#### DOCUMENT SEGMENT
As we become more practiced and experienced at our craft — whether we’re writers, artists, therapists, or bricklayers — we gradually develop our style and method. Some develop their identity quickly, but most of us have to work diligently and constantly refine our skills. Seldom do you hear of an accomplished professional who is 100% happy with their final product. Always room for improvement and never enough time to practice.
I leave my old blog posts on Psychology Today because, however unpolished some of them now seem, I want to recall how my writing has grown. Striving for better but not expecting perfection, because that’s an unrealistic and disappointing pursuit. That’s a message I have to tell myself over and over when the instinct is to only publish a perfect piece. Here’s what I was writing about two years ago:
If you’re an aspiring creative or any kind of professional who is just getting started, remember the top piece of advice from those who’ve come before you: you don’t necessarily need innate talent to be successful– it’s consistent time and effort paired with a willingness to learn from your mistakes that yields the best results. That’s probably not news to you.
Putting it into practice is a different matter altogether. Yet it’s practice that sets successful people apart. I doubt I could list all of the hobbies and interests that I dropped quickly because I didn’t want to put in the time to practice. Piano, drums, 35-mm photography, fly tying… I guess I did become skilled at something: buying supplies and selling them a few months later.
So how do we become better at practicing? How do we stay consistently interested and motivated? These topics are why I love studying the lives of successful creatives. From the writers who put in hours of word time every single morning to the painters who didn’t have a public exhibit until after retirement, from them I take lessons that I can incorporate into my coaching with other creatives. There is a science to motivation and success, but it’s not a perfect science. We learn what works and then we try it on for size. Everyone’s process of practice and growth is different.
So I encourage you aspiring creatives out there to look to those who’ve come before you. Learn their habits and keep practicing until you find a system that works for you. If you’re a writer, read and write. If you’re an artist, draw and visit galleries. Maybe you need to find an accountability partner who will hold you to reporting on your progress. Maybe you need to make a commitment to go public with your work so that you have a deadline to meet and an audience waiting.
Of course I might be biased, but I also suggest hiring a coach! And if you do work with a coach, make a commitment to allow that coach to lead you into action rather than getting stuck in the discussion. Coaching is a wonderful environment for brainstorming and exploration, but talking can become a comfortable place where we get stuck because we’re not willing to start acting.

#### ENTRIES SUPPLIED

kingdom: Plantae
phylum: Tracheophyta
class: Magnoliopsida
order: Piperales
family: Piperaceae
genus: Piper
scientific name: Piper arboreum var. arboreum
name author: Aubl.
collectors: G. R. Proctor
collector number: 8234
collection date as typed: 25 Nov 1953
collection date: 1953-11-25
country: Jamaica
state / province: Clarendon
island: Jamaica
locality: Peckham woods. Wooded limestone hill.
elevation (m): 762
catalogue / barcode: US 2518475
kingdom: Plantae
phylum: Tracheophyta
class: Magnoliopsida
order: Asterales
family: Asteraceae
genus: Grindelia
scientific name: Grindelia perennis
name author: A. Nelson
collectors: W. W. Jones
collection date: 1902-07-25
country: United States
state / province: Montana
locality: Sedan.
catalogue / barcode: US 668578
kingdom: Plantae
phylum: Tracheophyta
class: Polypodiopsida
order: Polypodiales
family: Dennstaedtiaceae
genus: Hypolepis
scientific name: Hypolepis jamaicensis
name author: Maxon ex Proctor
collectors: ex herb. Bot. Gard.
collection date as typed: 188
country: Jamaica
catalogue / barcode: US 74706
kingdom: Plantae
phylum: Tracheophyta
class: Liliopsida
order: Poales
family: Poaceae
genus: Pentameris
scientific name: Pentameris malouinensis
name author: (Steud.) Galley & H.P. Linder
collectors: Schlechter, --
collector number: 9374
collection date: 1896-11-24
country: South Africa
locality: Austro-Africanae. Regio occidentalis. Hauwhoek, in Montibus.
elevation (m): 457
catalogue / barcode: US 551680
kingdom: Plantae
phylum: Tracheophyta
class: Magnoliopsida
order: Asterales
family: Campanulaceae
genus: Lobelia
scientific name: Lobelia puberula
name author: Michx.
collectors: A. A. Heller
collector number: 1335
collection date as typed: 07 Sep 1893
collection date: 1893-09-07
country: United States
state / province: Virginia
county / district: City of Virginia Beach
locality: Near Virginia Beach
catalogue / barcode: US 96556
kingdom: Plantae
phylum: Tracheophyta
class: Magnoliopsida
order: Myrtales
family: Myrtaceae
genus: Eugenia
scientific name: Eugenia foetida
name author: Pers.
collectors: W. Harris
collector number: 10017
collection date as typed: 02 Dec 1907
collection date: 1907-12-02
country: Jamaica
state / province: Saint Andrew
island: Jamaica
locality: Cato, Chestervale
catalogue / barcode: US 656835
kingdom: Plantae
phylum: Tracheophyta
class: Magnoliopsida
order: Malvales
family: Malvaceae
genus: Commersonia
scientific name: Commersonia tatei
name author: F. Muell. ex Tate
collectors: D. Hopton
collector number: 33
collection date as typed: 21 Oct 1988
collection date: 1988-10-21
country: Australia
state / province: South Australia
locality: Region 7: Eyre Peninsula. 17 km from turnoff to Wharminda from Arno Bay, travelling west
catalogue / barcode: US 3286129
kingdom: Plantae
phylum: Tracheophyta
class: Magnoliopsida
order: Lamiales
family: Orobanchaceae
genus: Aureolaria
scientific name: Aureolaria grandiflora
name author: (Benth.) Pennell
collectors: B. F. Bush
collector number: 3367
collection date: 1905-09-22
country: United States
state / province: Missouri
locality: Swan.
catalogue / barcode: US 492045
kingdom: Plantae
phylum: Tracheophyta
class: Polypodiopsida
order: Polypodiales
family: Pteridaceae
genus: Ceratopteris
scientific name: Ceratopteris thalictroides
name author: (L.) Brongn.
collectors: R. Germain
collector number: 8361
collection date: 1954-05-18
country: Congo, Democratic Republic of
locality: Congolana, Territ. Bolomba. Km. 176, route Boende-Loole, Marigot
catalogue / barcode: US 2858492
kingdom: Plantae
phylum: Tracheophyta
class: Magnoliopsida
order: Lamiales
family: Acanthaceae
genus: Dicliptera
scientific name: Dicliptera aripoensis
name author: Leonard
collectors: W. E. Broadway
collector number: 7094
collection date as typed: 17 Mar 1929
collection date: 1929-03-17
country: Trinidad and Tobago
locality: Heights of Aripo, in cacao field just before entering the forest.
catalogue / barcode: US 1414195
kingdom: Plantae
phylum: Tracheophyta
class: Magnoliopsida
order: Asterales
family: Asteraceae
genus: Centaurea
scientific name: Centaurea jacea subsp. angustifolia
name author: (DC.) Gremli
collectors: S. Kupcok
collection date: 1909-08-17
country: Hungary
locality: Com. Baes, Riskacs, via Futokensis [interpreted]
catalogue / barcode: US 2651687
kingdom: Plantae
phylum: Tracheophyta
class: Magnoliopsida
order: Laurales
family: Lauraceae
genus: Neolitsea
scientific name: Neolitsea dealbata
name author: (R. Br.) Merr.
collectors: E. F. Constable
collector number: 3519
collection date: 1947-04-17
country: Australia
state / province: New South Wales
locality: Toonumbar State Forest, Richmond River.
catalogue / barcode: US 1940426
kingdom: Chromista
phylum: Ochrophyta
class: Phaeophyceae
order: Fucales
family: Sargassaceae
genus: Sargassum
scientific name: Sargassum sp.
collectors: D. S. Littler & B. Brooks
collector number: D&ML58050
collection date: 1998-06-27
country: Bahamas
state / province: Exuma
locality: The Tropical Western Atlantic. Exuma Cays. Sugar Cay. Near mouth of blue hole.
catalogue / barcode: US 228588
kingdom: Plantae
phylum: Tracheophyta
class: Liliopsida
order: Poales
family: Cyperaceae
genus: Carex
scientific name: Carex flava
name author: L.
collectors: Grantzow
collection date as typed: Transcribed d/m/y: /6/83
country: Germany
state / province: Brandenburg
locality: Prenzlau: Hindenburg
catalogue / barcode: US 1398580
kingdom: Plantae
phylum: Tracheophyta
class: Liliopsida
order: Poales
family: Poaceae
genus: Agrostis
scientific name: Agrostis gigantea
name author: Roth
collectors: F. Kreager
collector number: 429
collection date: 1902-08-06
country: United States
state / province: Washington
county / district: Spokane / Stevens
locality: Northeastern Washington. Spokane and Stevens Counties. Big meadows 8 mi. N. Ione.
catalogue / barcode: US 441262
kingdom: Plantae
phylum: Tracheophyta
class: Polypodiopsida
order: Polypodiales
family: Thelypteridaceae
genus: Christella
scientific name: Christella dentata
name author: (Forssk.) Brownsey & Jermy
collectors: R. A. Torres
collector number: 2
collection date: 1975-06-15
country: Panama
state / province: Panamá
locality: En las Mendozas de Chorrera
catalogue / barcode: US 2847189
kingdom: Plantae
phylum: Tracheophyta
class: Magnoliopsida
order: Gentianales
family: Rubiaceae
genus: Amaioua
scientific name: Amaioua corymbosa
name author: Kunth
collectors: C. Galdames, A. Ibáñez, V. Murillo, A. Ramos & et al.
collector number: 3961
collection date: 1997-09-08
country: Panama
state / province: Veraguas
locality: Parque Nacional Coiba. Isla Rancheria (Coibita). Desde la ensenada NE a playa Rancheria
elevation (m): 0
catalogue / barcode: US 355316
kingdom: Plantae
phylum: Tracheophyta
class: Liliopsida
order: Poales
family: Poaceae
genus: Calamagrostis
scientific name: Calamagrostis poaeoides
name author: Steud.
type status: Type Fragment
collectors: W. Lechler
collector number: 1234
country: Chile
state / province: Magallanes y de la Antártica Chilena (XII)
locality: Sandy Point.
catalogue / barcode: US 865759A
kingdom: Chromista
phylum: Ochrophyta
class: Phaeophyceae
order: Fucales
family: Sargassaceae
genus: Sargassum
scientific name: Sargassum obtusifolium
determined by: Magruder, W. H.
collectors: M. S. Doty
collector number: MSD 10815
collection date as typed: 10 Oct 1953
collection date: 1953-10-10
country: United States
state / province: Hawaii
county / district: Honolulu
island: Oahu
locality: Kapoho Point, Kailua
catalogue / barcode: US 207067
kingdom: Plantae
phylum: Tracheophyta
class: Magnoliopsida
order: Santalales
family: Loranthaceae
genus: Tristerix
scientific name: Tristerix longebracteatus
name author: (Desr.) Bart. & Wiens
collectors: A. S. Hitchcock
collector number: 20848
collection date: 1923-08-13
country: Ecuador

#### YOUR ASSIGNMENT
Transcribe the passage of the essay on practice from "So I encourage" to "to start acting.".

#### ANSWER
So I encourage you aspiring creatives out there to look to those who’ve come before you. Learn their habits and keep practicing until you find a system that works for you. If you’re a writer, read and write. If you’re an artist, draw and visit galleries. Maybe you need to find an accountability partner who will hold you to reporting on your progress. Maybe you need to make a commitment to go public with your work so that you have a deadline to meet and an audience waiting.
Of course I might be biased, but I also suggest hiring a coach! And if you do work with a coach, make a commitment to allow that coach to lead you into action rather than getting stuck in the discussion. Coaching is a wonderful environment for brainstorming and exploration, but talking can become a comfortable place where we get stuck because we’re not willing to start acting.